The exact optimal timing of revaculization of non-culprit coronary artery lesions is uncertain and is determined based on patient characteristics such as coronary anatomy and kidney function.
When cardiogenic shock is present during the initial event, only the occluded artery responsible for the STEMI should be treated.
Up to half of patients with acute ST-segment elevation myocardial infarction have multivessel coronary artery disease.
In patients with STEMI treated with successful reperfusion with primary or rescue PCI, EPO bolus treatment within 4 hours of PCI does not reduce infarct size and is associated with higher rates of adverse cardiovascular events (Najjar SS et al).

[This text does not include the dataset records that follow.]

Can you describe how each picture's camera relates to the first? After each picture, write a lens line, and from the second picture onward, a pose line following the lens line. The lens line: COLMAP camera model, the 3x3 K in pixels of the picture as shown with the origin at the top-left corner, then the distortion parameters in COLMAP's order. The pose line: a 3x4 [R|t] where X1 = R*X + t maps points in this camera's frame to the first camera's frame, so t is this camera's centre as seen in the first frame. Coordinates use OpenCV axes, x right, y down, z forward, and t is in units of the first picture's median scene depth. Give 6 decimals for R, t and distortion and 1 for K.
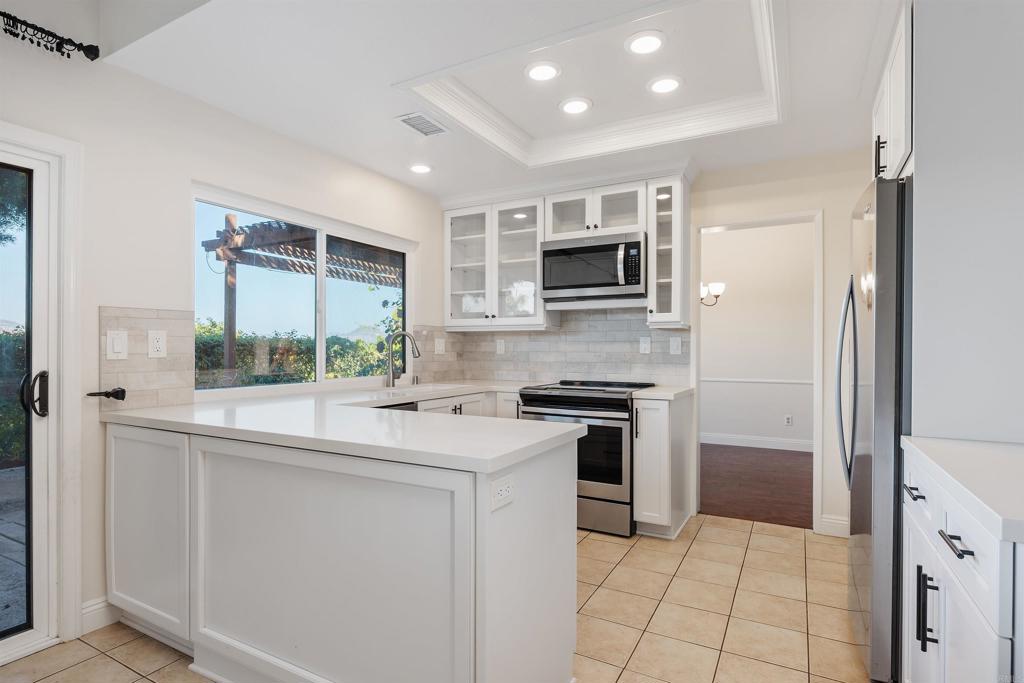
lens RADIAL K [[527.0, 0, 502.9], [0, 527.0, 350.1], [0, 0, 1]] dist [-0.001167, -0.000310]
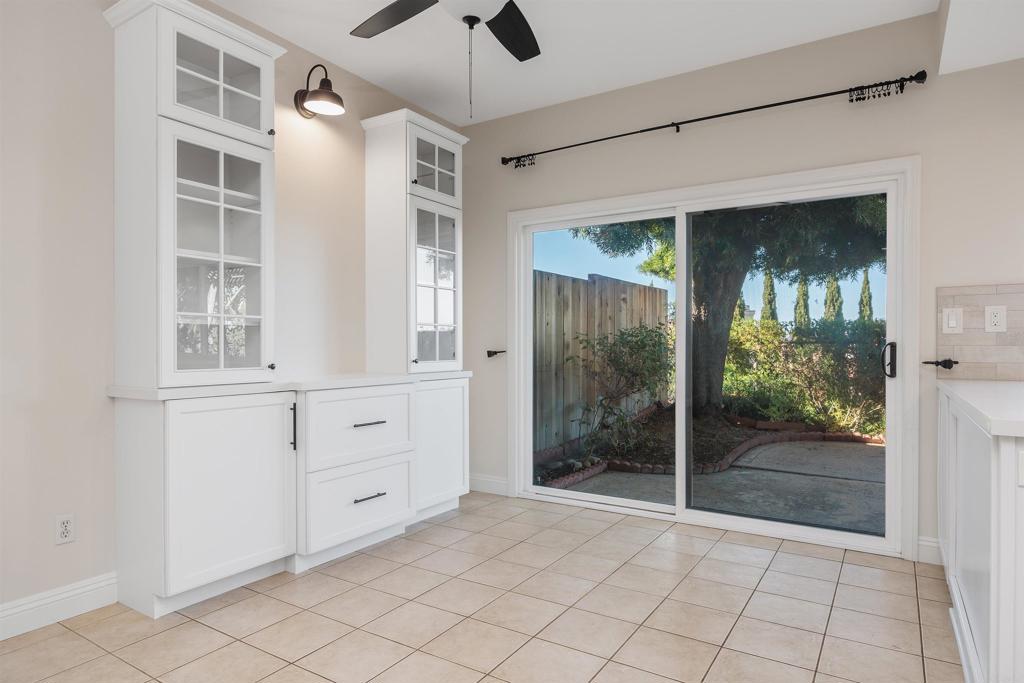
lens RADIAL K [[596.2, 0, 511.7], [0, 596.2, 347.4], [0, 0, 1]] dist [-0.002044, -0.003035]
pose [[-0.056387, -0.001803, -0.998407, 0.578487], [-0.004608, 0.999988, -0.001546, 0.053012], [0.998398, 0.004513, -0.056395, 0.135195]]
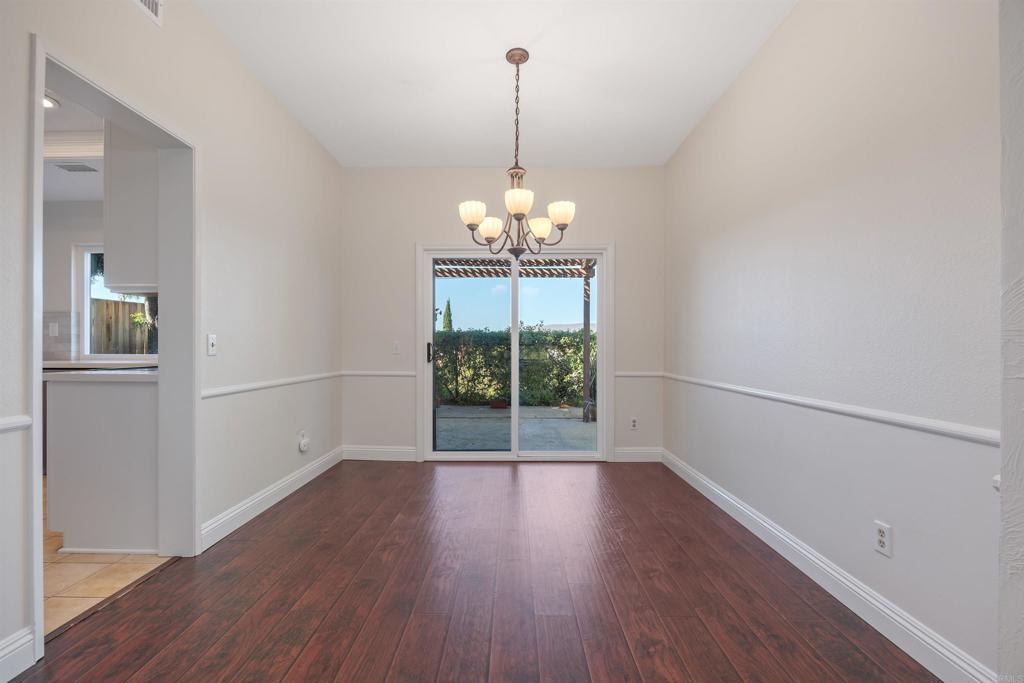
lens RADIAL K [[453.1, 0, 506.7], [0, 453.1, 346.4], [0, 0, 1]] dist [-0.002558, -0.000536]
pose [[0.473033, -0.003856, -0.881036, 1.802777], [-0.004707, 0.999965, -0.006904, 0.060435], [0.881032, 0.007413, 0.472998, 1.811016]]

Erythropoietin may increase infarct size in patients with STEMI in patients older than 70 years (Najjar SS et al).
With STEMI early studies suggested early PCI of non-culprit lesions was associated with a lower risk of major adverse cardiac events than culprit lesion only PCI, driven by approximately 50% lower risk of urgent revascularization.
Studies show the edition of fractional flow reserve studies does not improve results in evaluating non-culprit lesions.
Up to 10% of patients who undergo cardiac cardiac catheterization for presumed STEMI, etiologies of ST segment elevation of the coronary artery occlusion, such as pericarditis are ultimately diagnosed.
In approximately 1% of patients cardiac surgery is required because of the mechanical complication of STEMI such as mitral regurgitation, ventricular septal defect or myocardial free wall rupture.